_Exercise text_:
··········

Email Compliance Verification

Ensure all required elements appear in marketing emails for CAN-SPAM and other compliance:
async function validateEmailCompliance(emailBody: string): Promise<{ compliant: boolean; missing?: string[] }> {
  const requiredElements = [
    "Unsubscribe",
    "Privacy Policy",
    "Contact Us",
    "© 2024"  // Current year copyright
  ];

  const result = await abv.guardrails.containsString.validate(emailBody, {
    strings: requiredElements,
    mode: "all"
  });

  if (result.status === "pass") {
    return { compliant: true };
  }

  return {
    compliant: false,
    // In production, determine specific missing elements
    missing: requiredElements
  };
}

Efficient Pre-Filtering Pattern

Use contains string as a fast pre-filter before expensive LLM-powered guardrails:
async function efficientValidation(content: string): Promise<boolean> {
  // Fast check first: block explicitly forbidden terms (< 10ms, free)
  const quickCheck = await abv.guardrails.containsString.validate(content, {
    strings: ["explicit-slur", "forbidden-term", "banned-phrase"],
    mode: "none"
  });

  // If quick check fails, we're done - no need for expensive LLM check
  if (quickCheck.status === "fail") {
    console.log("Blocked by fast pre-filter");
    return false;
  }

  // Only run expensive LLM-powered check if content passed pre-filter
  // This saves 1-3 seconds and token costs when quick check catches issues
  const deepCheck = await abv.guardrails.toxicLanguage.validate(content);
  return deepCheck.status === "pass";
}

Building Effective String Lists

The effectiveness of contains string depends entirely on the quality of your string lists:
Cast a wide net by including variations. Rather than just “password,” include “pwd,” “pass,” “passcode,” “pw.” For credit cards, include “credit card,” “cc,” “card number,” “mastercard,” “visa,” “amex.”Pattern: Think about every reasonable way someone might express the concept, including abbreviations, common misspellings, and related terms.

··········

_Dataset extract_:
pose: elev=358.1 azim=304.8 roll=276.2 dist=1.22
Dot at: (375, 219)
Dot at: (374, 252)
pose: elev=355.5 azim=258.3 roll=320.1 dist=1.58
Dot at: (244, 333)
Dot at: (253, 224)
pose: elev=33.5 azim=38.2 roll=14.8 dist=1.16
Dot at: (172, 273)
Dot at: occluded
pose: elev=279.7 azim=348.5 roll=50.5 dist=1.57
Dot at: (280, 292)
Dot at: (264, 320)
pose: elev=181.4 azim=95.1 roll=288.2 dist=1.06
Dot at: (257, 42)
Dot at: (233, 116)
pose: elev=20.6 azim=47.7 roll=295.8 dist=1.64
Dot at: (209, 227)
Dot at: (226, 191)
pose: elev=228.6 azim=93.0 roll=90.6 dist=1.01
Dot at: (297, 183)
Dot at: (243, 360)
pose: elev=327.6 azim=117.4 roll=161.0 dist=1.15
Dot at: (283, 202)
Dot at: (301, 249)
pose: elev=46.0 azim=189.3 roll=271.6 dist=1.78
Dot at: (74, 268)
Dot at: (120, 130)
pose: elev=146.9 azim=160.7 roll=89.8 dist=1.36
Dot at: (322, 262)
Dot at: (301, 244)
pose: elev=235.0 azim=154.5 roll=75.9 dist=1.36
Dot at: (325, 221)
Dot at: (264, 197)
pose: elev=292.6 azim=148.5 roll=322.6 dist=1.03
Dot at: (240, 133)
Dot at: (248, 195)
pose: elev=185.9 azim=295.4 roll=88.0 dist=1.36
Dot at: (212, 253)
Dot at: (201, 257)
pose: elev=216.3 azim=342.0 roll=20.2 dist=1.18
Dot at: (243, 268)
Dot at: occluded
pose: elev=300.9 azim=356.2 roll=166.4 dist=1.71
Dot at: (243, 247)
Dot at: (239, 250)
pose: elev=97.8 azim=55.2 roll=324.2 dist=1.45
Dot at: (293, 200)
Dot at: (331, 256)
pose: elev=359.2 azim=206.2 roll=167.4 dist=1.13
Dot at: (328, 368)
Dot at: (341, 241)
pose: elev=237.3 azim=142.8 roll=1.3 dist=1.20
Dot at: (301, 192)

··········

_Work to complete_: From the text on contains-string checks, repeat the part from "Building Effective String" to "and related terms.", switching "wide net" for "broad net".

_Written solution_:
Building Effective String Lists

The effectiveness of contains string depends entirely on the quality of your string lists:
Cast a broad net by including variations. Rather than just “password,” include “pwd,” “pass,” “passcode,” “pw.” For credit cards, include “credit card,” “cc,” “card number,” “mastercard,” “visa,” “amex.”Pattern: Think about every reasonable way someone might express the concept, including abbreviations, common misspellings, and related terms.